In the world of algebraic functions, a linear equation is an expression that represents a straight line when plotted on a graph. These equations are typically written in the standard form \( y = mx + c \), where \( m \) is the slope and \( c \) is the y-intercept. In the exercise, the function \( A(x) = 0.07(x - 2000) + 35.3 \) is a linear equation.
The 'slope', \( m = 0.07 \), tells us the rate at which the median age changes for each year increase. Meanwhile, \( 35.3 \) is where the line intersects the y-axis, representing the median age in the year 2000. By understanding this structure, we can predict values, as illustrated by determining when the median age reaches 37 years.

• The value of \( m \): Represents the rate of change.
• \( c \): The starting value (y-intercept) of the function.

Recognizing a function as linear, like \( A(x) \), allows for easy manipulation to solve real-world problems by setting values and isolating variables.

Problem solving involves a series of logical steps to find solutions. The exercise about median age estimation follows this strategy, starting with understanding the function's representation.
The goal was to find out in which year the median age reaches 37. The first step is to set the equation equal to 37, allowing us to isolate and solve for \( x \), which stands for the year.

• Set the equation to the desired outcome: \( A(x) = 37 \).
• Simplify the equation by isolating terms: Subtract constants and divide to isolate for \( x \).
• Find the resulting year by performing arithmetic operations.

The problem-solving approach efficiently transforms a seemingly complex task into manageable steps, leading to an achievable solution.

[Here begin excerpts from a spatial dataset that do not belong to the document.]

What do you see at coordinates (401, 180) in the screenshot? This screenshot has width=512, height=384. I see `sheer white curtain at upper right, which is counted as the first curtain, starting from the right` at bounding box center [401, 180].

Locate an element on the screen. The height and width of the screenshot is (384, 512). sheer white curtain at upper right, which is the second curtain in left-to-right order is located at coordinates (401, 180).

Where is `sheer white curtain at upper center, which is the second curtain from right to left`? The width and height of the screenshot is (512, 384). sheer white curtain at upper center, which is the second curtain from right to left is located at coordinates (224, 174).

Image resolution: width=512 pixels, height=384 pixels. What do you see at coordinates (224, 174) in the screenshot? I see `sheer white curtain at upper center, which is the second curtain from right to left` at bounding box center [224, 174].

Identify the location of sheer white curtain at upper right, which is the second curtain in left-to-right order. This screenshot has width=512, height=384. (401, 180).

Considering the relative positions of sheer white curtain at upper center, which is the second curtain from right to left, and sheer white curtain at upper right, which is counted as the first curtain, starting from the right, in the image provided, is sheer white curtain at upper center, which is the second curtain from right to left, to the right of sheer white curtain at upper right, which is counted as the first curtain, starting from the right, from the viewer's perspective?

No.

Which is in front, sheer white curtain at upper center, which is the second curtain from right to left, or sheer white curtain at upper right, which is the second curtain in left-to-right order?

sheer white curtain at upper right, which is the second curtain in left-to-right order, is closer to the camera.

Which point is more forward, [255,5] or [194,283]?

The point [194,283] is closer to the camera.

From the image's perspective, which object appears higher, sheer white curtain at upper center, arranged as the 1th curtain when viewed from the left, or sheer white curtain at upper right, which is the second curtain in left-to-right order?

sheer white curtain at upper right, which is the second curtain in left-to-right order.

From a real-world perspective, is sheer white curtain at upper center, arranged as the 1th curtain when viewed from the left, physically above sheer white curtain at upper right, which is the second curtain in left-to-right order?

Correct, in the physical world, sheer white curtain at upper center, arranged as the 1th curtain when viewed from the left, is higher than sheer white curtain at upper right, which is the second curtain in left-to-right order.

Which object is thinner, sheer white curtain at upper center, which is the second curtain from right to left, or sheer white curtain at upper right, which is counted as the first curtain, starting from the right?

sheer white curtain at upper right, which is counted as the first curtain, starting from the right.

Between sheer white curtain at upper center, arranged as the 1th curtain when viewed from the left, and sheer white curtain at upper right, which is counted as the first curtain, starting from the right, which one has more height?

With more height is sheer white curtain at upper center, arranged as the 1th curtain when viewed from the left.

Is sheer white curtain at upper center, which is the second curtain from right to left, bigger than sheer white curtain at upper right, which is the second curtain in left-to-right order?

Mathematical modeling uses mathematical expressions to represent, understand, and predict real-world scenarios. The given exercise uses a linear equation to model the projection of median age over time.
This model, represented by \( A(x) \), allows us to estimate the median age for future years, giving clear insights into demographic changes over time. By setting parameters and using a defined rate of change (slope), models like these help policymakers and researchers anticipate societal needs.
In general, mathematical modeling involves:

• Identifying the problem or scenario to model (e.g., median age increase).
• Creating mathematical representations to describe the relationships (e.g., linear equations).
• Using the model to predict future outcomes and aid decision-making.

This form of modeling bridges abstract mathematics with practical applications, offering valuable tools for foresight and planning.